[Stored dataset items]
══════
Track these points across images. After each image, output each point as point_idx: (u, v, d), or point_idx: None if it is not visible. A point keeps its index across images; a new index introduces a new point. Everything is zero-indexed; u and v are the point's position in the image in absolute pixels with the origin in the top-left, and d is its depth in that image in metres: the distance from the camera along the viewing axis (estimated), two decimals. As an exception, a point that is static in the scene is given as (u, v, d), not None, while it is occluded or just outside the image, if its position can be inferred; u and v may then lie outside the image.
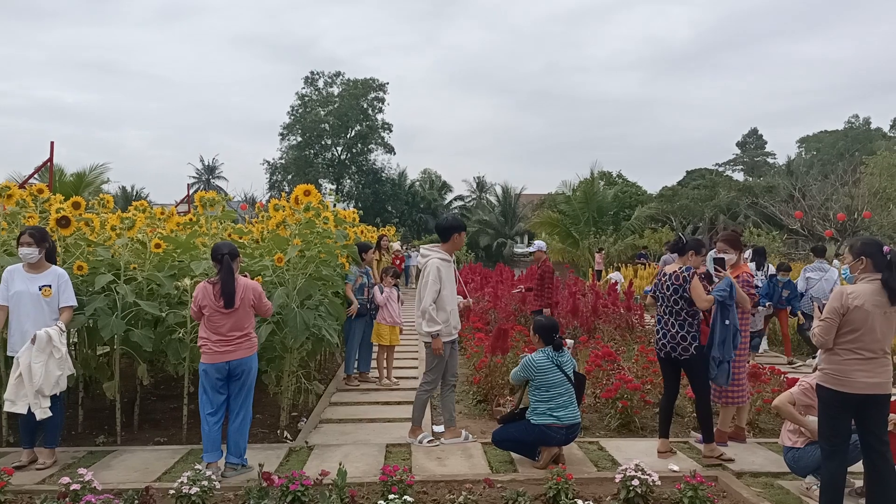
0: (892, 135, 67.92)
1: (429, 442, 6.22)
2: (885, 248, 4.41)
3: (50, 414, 5.34)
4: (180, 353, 6.15)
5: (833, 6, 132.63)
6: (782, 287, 11.29)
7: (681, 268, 5.81)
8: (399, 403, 7.81)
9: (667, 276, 5.86)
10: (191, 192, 16.56)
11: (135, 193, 52.62)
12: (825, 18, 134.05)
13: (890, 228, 26.01)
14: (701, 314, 5.83)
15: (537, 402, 5.66)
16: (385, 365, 8.87)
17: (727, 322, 5.69)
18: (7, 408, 5.29)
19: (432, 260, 6.21)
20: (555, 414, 5.57)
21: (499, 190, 52.85)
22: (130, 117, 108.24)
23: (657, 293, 5.98)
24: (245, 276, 5.68)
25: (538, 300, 10.48)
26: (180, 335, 6.07)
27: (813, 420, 4.90)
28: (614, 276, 19.74)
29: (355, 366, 8.84)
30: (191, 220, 7.55)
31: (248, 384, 5.41)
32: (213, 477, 4.55)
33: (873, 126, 72.19)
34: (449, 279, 6.21)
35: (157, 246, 6.28)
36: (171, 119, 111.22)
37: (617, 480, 4.72)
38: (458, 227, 6.39)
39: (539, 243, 10.98)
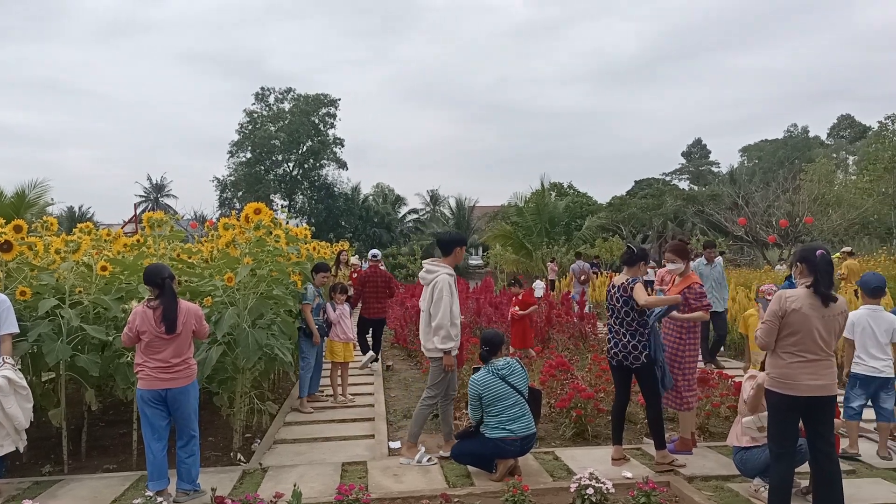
0: (829, 143, 70.32)
1: (428, 461, 6.08)
2: (818, 253, 4.56)
3: (26, 443, 5.45)
4: (129, 378, 6.00)
5: (771, 20, 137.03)
6: None
7: (627, 279, 5.94)
8: (354, 421, 7.76)
9: (616, 288, 5.98)
10: (138, 211, 16.25)
11: (80, 214, 51.43)
12: (763, 31, 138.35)
13: (830, 233, 26.88)
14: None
15: (490, 417, 5.70)
16: (340, 382, 8.81)
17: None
18: None
19: (442, 276, 6.13)
20: (507, 427, 5.62)
21: (452, 202, 53.12)
22: (75, 137, 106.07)
23: (608, 304, 6.09)
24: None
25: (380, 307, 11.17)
26: (128, 359, 5.94)
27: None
28: (537, 284, 20.19)
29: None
30: (138, 241, 7.42)
31: (191, 409, 5.27)
32: (165, 503, 4.46)
33: (811, 134, 74.70)
34: (455, 294, 6.23)
35: (104, 269, 6.16)
36: (117, 138, 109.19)
37: (572, 490, 4.77)
38: (460, 241, 6.40)
39: (374, 251, 12.00)
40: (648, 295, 5.87)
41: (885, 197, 35.80)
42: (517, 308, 10.41)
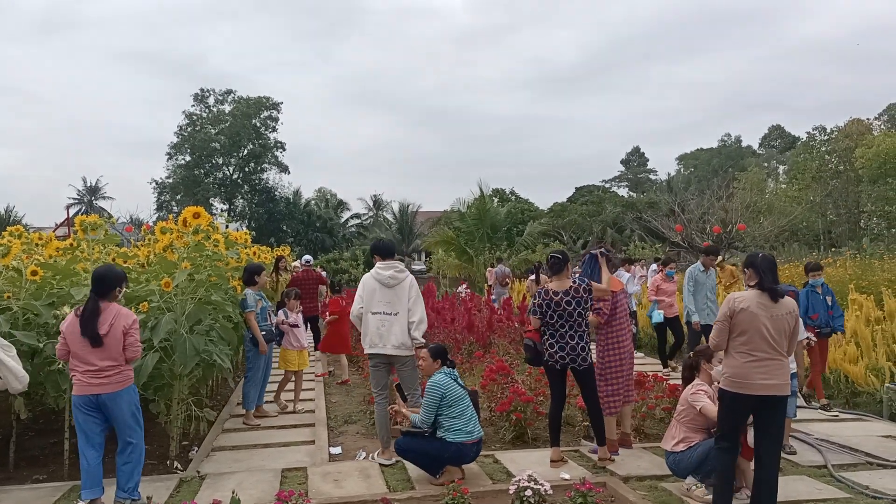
0: (761, 152, 72.78)
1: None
2: (760, 255, 4.88)
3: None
4: (60, 385, 5.84)
5: (703, 33, 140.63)
6: (823, 294, 8.11)
7: (576, 282, 6.09)
8: (295, 427, 7.71)
9: (561, 294, 6.02)
10: (71, 214, 15.80)
11: (9, 216, 49.60)
12: (700, 43, 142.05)
13: (762, 239, 27.78)
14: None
15: (452, 419, 5.68)
16: (294, 390, 8.65)
17: None
18: None
19: (412, 276, 6.53)
20: (467, 429, 5.67)
21: (395, 207, 53.03)
22: (3, 136, 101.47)
23: (548, 311, 6.06)
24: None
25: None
26: (59, 366, 5.78)
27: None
28: (461, 288, 20.67)
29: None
30: (71, 244, 7.22)
31: (127, 415, 5.10)
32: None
33: (744, 144, 77.18)
34: None
35: (34, 273, 5.98)
36: (48, 138, 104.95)
37: (511, 492, 4.84)
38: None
39: (307, 257, 13.33)
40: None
41: (812, 205, 37.31)
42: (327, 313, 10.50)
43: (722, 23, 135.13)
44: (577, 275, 6.62)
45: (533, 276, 7.29)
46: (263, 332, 7.78)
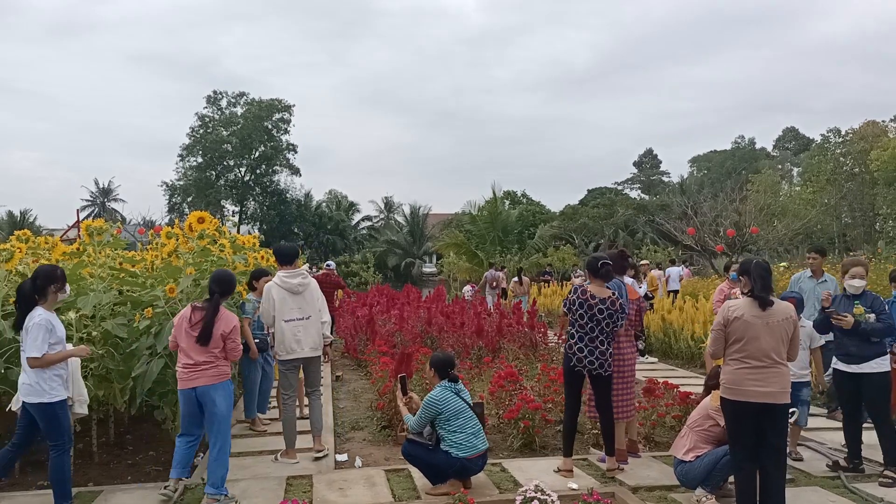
0: (775, 154, 72.32)
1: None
2: (754, 262, 4.82)
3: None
4: (65, 392, 5.81)
5: (717, 34, 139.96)
6: None
7: (614, 293, 6.05)
8: (301, 433, 7.59)
9: (598, 300, 5.93)
10: (83, 216, 15.85)
11: (22, 218, 49.96)
12: (713, 44, 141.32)
13: (775, 242, 27.56)
14: None
15: (453, 433, 5.58)
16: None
17: None
18: None
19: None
20: (470, 443, 5.57)
21: (407, 210, 53.07)
22: (17, 138, 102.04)
23: (580, 310, 5.96)
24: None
25: None
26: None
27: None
28: (466, 289, 20.54)
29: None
30: (78, 249, 7.20)
31: (219, 413, 5.33)
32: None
33: (758, 146, 76.64)
34: None
35: (39, 278, 5.95)
36: (62, 139, 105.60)
37: (517, 502, 4.77)
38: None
39: (329, 262, 13.88)
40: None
41: (827, 208, 37.01)
42: None
43: (736, 23, 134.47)
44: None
45: (516, 279, 7.28)
46: (257, 340, 7.61)
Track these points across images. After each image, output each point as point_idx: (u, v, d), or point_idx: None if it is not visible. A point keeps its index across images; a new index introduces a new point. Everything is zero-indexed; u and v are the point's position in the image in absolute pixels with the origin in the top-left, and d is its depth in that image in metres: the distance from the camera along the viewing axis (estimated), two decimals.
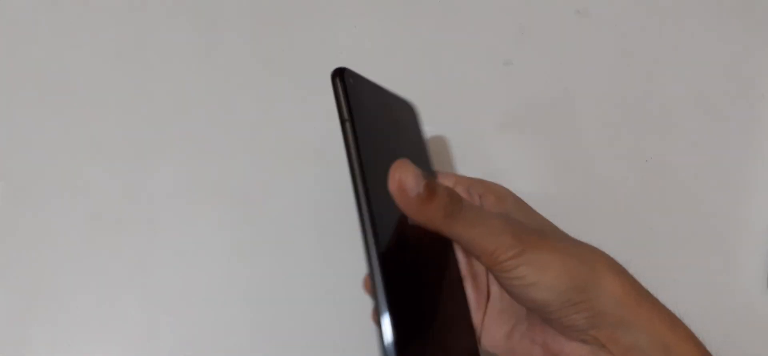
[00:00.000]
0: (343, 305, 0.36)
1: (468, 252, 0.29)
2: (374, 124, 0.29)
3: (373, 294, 0.27)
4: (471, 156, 0.39)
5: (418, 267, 0.29)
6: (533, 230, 0.28)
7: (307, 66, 0.41)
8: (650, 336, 0.28)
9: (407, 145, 0.32)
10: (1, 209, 0.39)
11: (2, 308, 0.38)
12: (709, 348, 0.38)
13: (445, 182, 0.33)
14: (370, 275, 0.27)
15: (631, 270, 0.39)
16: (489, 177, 0.39)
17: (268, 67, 0.41)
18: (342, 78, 0.28)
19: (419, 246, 0.30)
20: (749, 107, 0.40)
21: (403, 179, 0.25)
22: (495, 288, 0.32)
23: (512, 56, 0.41)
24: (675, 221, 0.39)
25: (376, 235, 0.27)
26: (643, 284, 0.39)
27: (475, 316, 0.31)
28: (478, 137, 0.40)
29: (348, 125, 0.28)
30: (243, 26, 0.41)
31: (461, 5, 0.42)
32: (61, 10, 0.41)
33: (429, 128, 0.37)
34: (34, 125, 0.40)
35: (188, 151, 0.40)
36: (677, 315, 0.34)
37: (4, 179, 0.39)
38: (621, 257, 0.39)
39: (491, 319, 0.32)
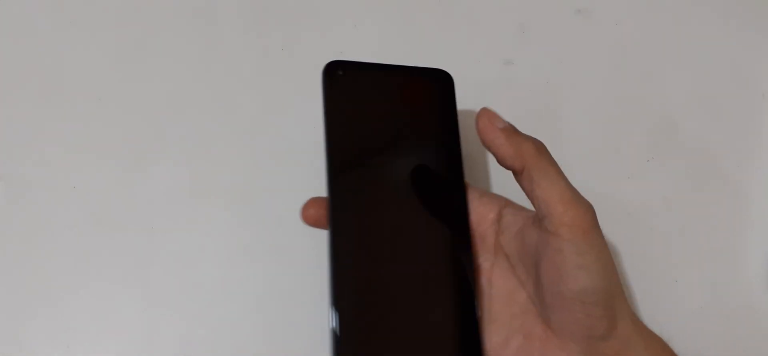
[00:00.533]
0: None
1: (538, 195, 0.28)
2: (362, 115, 0.31)
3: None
4: (472, 156, 0.39)
5: (381, 265, 0.30)
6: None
7: (307, 65, 0.41)
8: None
9: (417, 124, 0.32)
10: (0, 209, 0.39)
11: (1, 308, 0.38)
12: (710, 347, 0.38)
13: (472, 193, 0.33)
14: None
15: (633, 271, 0.39)
16: (489, 176, 0.39)
17: (268, 67, 0.41)
18: (326, 75, 0.31)
19: (382, 244, 0.30)
20: (750, 106, 0.40)
21: (489, 117, 0.29)
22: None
23: (513, 56, 0.41)
24: (676, 221, 0.39)
25: (334, 225, 0.30)
26: (646, 284, 0.39)
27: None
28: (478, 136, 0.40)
29: (323, 121, 0.31)
30: (243, 26, 0.41)
31: (461, 4, 0.42)
32: (61, 10, 0.41)
33: None
34: (33, 125, 0.40)
35: (188, 150, 0.40)
36: (678, 315, 0.34)
37: (4, 178, 0.39)
38: (623, 258, 0.39)
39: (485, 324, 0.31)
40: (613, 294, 0.28)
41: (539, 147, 0.29)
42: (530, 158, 0.28)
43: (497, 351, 0.30)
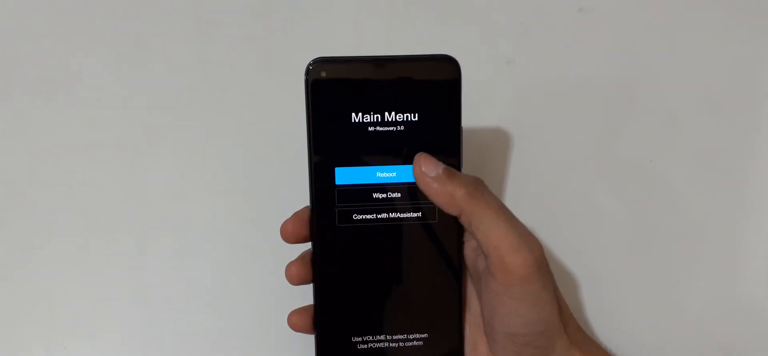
══════
Exercise objective:
Set down only the lines above that fall between the line holding "13: (890, 228, 26.01)" and the line holding "28: (614, 276, 19.74)", inclusive, keeping each exact.

Exercise result:
13: (890, 228, 26.01)
14: (701, 314, 5.83)
15: (537, 402, 5.66)
16: (385, 365, 8.87)
17: (727, 322, 5.69)
18: (7, 408, 5.29)
19: (432, 260, 6.21)
20: (555, 414, 5.57)
21: (499, 190, 52.85)
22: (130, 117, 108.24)
23: (657, 293, 5.98)
24: (245, 276, 5.68)
25: (538, 300, 10.48)
26: (180, 335, 6.07)
27: (813, 420, 4.90)
28: (614, 276, 19.74)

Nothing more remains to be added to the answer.